E-cigarettes will no longer be allowed in University of Wisconsin-Madison buildings or near entrances as part of a new school policy that says e-cigarettes haven’t been studied enough to determine if there are potential health risks.
Sarah Van Orman, executive director of University Health Services, siad that the university’s policies pre-date e-cigarettes.
“UW-Madison’s smoke-free policy, like many smoke-free policies, was written prior to electronic smoking devices becoming common. So our policy was essentially silent on the issue. What we found was that we had a patchwork of interpretations going on.”
For instance, e-cigarettes were banned in the dorms and on the medical campus. The new policy makes the restriction campus-wide.

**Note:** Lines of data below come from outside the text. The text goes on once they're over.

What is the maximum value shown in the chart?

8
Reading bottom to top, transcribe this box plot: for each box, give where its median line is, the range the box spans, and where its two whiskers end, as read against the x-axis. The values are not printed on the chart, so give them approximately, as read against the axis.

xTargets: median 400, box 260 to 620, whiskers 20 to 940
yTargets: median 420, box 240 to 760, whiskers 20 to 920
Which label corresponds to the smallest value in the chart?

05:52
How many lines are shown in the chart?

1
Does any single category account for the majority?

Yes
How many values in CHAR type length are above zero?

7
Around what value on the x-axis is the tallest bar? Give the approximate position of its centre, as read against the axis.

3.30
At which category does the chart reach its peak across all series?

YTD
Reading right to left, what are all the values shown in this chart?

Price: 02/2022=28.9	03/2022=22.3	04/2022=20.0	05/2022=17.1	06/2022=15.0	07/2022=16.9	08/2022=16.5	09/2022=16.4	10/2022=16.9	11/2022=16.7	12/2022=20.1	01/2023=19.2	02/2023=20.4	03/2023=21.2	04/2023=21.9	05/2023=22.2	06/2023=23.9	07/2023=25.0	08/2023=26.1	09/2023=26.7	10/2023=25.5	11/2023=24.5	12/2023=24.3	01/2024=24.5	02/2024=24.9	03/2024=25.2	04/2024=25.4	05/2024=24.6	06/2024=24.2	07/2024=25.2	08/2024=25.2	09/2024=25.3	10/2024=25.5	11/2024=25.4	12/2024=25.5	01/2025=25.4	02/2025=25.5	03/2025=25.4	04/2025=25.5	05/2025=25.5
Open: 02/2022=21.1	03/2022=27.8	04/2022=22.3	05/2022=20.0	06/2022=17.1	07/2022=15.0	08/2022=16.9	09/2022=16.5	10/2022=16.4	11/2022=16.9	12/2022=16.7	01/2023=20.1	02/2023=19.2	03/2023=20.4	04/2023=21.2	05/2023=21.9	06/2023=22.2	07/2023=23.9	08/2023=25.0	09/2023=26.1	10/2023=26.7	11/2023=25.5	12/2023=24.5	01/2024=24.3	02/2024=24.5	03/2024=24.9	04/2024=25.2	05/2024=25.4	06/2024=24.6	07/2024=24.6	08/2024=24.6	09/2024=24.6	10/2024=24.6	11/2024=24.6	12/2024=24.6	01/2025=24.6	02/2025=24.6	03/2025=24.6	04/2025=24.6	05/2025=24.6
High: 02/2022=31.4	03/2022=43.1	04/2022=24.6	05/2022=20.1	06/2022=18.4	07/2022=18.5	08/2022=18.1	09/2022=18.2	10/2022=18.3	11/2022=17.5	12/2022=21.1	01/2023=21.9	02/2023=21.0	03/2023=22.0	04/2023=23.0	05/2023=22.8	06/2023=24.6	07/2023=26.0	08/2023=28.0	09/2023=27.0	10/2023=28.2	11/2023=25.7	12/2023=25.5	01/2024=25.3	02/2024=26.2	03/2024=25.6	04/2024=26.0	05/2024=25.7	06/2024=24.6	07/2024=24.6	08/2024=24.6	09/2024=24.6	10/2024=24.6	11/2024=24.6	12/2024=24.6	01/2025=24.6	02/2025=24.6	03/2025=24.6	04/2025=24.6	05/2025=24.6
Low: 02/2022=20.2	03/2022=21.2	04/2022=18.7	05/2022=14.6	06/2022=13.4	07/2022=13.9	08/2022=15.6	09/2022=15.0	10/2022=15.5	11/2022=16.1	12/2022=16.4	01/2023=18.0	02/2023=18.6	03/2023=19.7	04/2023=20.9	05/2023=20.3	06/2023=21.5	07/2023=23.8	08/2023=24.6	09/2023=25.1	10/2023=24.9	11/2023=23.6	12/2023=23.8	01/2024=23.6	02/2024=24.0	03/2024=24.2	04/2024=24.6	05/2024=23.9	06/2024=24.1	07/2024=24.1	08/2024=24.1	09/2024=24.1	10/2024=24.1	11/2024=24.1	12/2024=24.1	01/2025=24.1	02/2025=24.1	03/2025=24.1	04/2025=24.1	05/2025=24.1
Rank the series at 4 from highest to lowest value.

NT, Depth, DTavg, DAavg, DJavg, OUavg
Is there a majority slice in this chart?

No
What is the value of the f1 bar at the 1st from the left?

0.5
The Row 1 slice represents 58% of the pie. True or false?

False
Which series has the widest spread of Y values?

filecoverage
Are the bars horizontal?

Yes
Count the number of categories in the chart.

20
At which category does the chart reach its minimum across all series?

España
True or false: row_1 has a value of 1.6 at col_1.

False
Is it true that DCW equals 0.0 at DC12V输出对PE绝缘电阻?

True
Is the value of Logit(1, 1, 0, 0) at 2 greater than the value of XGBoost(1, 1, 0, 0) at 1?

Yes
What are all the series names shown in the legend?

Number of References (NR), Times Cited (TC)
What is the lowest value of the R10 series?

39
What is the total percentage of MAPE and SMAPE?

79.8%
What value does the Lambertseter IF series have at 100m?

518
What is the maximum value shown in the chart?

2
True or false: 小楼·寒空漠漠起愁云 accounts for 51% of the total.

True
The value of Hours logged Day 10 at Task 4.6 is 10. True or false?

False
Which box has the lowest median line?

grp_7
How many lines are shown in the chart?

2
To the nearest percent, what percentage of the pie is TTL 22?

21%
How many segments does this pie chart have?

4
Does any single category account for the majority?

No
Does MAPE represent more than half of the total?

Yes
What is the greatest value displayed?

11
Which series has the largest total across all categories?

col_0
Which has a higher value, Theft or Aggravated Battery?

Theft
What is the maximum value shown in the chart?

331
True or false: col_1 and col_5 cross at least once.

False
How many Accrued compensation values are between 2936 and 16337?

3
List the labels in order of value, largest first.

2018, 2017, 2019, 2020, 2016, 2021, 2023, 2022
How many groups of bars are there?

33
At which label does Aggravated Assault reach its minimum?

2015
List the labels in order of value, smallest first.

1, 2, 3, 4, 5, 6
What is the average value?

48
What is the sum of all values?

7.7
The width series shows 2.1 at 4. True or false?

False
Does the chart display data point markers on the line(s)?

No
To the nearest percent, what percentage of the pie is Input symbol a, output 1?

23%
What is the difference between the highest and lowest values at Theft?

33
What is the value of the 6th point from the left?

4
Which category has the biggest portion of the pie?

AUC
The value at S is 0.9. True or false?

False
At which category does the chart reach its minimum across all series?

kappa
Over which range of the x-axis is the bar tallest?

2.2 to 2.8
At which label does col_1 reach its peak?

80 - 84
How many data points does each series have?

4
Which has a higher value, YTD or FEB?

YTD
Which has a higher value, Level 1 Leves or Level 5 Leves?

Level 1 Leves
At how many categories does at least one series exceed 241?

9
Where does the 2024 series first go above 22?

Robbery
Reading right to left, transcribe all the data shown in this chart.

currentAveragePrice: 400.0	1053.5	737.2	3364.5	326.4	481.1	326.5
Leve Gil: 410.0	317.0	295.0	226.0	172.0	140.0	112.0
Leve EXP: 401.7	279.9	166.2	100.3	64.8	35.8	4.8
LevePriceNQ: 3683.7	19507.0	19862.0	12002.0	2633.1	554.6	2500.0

Concerns about health and complaints prompted the change and some students and employees were concerned about electronic cigarettes, said Van Orman. They don’t contain any tobacco, but they do deliver vaporized nicotene and and other chemicals to the smoker and those nearby.
“What our campus wanted to be was proactive in health and safety is to say people have a right to be in indoor spaces where they can control the quality of air around them.”
The U.S. Food and Drug Administration is considering regulating e-cigarettes. Some studies have shown they they can help smokers quit. But UW-Madison’s smoke-free campus policy says it isn’t known whether e-cigarettes will lead young people to try tobacco products known to cause disease and premature death.